# Problem set
1. Please repeat the stretch from "So I can see" through "pixel size decreases." in the post on star bloat, swapping "FL" for "focal length".
2. In the post on star bloat, what reason does the writer give for there being no 16-bit devices with small pixels?

So far you've just said that oversampling results in bloat, I'm struggling to understand why. I always though it to be a direct consequence of imaging at long FL, rather than image resolution. For mine, the causes of bloat are there for everyone, whether they are doing widefield or narrow, it's just much more noticeable in the narrow filed image because of image scale as displayed on screen. AFAIK the star's apparent size depends on the brightness, mainly because of the photon flux. Take a perfect scope and perfect seeing and the star's light will fall on one pixel, it's a point source. The fact that it doesn't is due to many things, chiefly our atmosphere, tracking errors and the diffraction limit of the scope. Once the image is produced it is faithfully recorded by the CCD. Now, as the star's light is wobbling around on the CCD, each pixel will record the number of photons that hit it, assuming a time based probability function spreading from the theoretical point source, the brighter a star (higher number of photons/second) the more highly populated the outer regions of the probability function, or for us, bigger stars.
So I can see that high resolution imaging can result in bloating of stars, but due to the FL of the imaging scope more than the pixel size of the CCD, unless you're seriously undersampled. Long FL leads to the familiar problems of battling seeing, mount tracking etc. all of which get significantly harder the longer the FL.
Small pixels = small full-well capacities. As far as I am aware there are no 16bit small pixel devices as they simply don't have the well capacities to achieve high dynamic ranges. Saturation levels are also reached quite quickly.
Optical scattering within the CCD/CMOS substrate also becomes more obvious as pixel size decreases.

# Raw data

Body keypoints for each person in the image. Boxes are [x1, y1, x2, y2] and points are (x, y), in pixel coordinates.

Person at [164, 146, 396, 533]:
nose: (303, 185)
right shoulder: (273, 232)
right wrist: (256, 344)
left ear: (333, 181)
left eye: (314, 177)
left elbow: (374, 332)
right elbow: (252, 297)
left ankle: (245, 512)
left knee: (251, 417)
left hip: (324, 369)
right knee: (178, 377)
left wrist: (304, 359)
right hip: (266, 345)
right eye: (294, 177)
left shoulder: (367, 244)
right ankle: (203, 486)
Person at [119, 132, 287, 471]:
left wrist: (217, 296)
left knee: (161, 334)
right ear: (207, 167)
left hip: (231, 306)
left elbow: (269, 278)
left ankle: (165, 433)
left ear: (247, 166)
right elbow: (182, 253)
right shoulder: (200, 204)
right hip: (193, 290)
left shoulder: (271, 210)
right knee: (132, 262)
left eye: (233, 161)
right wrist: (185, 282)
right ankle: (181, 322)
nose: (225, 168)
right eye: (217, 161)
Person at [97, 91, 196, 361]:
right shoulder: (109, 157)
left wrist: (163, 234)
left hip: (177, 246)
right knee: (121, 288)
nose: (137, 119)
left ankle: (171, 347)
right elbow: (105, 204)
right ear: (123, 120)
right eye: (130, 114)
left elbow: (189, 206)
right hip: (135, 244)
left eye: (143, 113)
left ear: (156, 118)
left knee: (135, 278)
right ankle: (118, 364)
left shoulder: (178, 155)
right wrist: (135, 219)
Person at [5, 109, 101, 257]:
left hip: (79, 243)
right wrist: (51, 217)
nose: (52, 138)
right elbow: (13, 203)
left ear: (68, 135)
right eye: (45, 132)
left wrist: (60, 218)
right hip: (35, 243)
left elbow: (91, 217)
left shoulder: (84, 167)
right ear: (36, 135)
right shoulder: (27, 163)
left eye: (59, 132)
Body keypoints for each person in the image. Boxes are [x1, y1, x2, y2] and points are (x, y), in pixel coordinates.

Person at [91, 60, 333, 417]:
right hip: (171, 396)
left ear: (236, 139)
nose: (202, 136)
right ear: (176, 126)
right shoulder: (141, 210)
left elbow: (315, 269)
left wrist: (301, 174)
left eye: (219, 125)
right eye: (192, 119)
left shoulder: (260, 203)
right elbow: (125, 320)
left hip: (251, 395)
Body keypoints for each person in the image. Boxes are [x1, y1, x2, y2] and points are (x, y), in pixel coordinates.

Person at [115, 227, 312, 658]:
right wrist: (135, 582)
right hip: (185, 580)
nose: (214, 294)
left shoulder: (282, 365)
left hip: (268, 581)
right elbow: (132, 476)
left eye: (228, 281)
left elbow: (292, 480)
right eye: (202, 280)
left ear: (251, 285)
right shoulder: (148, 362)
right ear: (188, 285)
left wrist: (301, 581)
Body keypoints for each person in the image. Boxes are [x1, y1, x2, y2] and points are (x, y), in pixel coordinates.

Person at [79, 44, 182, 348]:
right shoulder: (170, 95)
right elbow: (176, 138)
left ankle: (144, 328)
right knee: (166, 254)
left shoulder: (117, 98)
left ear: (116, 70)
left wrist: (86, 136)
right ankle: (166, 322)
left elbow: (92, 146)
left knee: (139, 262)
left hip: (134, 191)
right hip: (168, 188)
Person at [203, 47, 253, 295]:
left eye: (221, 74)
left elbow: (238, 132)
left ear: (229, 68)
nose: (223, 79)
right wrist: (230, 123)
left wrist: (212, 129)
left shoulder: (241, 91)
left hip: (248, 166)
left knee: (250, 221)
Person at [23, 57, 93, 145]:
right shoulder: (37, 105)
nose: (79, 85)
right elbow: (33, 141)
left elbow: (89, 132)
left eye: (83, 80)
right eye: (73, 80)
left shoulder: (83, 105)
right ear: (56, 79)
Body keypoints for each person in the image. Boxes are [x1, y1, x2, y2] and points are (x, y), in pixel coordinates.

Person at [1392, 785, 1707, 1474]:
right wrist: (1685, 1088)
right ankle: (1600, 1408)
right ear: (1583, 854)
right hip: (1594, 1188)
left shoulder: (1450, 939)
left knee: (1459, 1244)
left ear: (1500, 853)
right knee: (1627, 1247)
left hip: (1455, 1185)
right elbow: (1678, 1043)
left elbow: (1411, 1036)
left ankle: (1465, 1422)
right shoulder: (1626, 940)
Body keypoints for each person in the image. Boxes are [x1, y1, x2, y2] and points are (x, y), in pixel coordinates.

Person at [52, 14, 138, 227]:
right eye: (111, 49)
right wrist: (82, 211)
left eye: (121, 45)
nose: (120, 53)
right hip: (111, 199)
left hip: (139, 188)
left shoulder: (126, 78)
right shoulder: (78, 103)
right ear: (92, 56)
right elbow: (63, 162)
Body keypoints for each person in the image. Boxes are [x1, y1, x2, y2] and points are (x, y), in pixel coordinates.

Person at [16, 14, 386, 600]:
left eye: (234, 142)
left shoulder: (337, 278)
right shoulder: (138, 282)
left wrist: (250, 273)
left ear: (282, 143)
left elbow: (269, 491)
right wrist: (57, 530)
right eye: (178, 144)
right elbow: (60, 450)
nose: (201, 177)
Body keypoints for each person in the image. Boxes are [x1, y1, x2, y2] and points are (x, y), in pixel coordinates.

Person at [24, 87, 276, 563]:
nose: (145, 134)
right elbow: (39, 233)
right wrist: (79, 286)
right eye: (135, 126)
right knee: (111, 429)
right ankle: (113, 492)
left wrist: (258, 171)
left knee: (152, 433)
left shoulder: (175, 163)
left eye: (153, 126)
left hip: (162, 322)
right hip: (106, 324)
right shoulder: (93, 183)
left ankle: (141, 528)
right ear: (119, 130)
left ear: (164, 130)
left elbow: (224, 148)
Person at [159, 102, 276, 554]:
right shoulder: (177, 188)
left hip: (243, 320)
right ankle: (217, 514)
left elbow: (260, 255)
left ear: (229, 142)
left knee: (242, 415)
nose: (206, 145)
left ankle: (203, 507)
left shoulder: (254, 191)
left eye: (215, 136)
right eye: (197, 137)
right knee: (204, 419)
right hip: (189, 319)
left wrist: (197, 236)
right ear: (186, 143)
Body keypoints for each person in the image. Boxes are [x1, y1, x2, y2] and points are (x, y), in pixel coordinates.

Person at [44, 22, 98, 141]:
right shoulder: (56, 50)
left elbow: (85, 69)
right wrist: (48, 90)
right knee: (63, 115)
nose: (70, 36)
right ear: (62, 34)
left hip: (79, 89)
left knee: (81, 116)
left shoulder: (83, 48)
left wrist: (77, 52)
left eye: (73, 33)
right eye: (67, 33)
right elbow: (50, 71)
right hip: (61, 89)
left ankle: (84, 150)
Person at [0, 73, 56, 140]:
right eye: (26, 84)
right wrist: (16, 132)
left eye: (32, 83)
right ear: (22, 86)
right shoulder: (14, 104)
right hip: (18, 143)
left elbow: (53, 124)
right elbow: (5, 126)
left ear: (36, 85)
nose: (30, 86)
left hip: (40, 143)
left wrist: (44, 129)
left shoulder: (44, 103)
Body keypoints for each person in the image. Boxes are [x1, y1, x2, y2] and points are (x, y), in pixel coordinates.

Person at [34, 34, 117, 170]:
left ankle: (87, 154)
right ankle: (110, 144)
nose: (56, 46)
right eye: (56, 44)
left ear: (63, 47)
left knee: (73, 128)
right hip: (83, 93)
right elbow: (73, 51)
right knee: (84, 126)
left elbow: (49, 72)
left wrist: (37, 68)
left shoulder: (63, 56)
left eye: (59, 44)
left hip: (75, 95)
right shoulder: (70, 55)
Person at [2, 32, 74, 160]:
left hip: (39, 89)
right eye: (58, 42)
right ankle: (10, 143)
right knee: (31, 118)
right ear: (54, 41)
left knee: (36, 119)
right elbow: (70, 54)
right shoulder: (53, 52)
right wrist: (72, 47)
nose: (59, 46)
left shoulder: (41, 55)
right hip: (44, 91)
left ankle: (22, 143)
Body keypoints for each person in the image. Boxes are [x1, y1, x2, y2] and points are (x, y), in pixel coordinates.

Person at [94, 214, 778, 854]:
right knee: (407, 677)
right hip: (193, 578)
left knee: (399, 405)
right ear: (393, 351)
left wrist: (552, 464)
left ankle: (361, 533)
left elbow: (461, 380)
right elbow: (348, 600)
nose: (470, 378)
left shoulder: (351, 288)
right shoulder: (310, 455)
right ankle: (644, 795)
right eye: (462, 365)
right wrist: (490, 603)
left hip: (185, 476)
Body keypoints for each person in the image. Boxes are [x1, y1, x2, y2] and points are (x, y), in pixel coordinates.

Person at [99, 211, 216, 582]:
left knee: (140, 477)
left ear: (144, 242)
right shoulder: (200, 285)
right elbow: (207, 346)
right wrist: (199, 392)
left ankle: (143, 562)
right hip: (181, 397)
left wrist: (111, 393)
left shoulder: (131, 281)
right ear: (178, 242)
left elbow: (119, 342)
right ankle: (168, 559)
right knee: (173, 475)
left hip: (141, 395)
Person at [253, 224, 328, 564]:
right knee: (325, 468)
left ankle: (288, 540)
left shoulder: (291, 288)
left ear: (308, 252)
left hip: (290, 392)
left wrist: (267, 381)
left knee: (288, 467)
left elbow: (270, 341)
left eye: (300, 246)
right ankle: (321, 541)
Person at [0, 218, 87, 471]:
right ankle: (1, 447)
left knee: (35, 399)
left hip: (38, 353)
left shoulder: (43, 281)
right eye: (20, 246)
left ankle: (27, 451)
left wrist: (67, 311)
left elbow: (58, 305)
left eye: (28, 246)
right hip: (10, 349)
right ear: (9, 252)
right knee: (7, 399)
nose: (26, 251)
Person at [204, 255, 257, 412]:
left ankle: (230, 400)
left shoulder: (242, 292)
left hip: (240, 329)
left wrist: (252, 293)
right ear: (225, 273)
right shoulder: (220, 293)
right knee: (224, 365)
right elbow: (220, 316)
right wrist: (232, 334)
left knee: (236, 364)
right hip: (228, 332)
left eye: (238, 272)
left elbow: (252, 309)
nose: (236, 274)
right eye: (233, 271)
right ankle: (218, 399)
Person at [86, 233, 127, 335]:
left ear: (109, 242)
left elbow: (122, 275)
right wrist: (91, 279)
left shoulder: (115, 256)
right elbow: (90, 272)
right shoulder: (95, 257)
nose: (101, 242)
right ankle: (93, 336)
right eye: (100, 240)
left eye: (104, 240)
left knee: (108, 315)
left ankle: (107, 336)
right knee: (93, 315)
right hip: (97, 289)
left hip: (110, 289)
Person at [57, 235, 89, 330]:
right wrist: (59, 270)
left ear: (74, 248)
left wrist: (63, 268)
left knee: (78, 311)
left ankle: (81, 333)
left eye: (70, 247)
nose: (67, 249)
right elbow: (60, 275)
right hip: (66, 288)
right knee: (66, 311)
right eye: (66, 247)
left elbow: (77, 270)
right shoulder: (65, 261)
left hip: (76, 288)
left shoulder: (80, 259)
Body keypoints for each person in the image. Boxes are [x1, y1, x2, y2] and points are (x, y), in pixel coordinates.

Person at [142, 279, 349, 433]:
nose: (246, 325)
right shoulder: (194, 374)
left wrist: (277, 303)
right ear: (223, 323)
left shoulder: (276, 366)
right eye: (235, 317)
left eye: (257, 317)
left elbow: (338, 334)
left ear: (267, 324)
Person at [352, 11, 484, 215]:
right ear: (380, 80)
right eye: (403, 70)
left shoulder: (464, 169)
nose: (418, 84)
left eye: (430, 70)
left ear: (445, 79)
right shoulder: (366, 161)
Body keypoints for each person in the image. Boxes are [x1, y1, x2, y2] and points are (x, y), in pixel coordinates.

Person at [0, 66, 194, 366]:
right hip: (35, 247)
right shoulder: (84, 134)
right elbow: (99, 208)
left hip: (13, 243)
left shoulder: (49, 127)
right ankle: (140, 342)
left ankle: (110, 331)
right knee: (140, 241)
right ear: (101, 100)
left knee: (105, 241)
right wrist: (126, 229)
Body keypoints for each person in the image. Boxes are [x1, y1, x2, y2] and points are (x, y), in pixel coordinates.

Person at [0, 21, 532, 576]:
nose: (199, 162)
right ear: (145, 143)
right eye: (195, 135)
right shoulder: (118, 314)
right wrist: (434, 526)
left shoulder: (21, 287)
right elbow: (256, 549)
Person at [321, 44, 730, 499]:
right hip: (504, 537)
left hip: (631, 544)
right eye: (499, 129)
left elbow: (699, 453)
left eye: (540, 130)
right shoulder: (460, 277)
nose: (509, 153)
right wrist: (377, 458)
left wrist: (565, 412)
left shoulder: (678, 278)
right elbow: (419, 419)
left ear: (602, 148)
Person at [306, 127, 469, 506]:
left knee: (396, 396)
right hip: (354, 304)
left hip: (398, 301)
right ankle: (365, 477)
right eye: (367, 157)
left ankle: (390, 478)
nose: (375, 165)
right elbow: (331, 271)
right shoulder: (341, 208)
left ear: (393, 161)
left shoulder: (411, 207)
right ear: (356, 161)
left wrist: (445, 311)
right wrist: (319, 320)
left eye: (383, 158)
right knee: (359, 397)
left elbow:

# Solved tasks
1.
So I can see that high resolution imaging can result in bloating of stars, but due to the focal length of the imaging scope more than the pixel size of the CCD, unless you're seriously undersampled. Long focal length leads to the familiar problems of battling seeing, mount tracking etc. all of which get significantly harder the longer the focal length.
Small pixels = small full-well capacities. As far as I am aware there are no 16bit small pixel devices as they simply don't have the well capacities to achieve high dynamic ranges. Saturation levels are also reached quite quickly.
Optical scattering within the CCD/CMOS substrate also becomes more obvious as pixel size decreases.

2. Small pixels have small full-well capacities. Such devices lack the well capacity needed to achieve high dynamic ranges.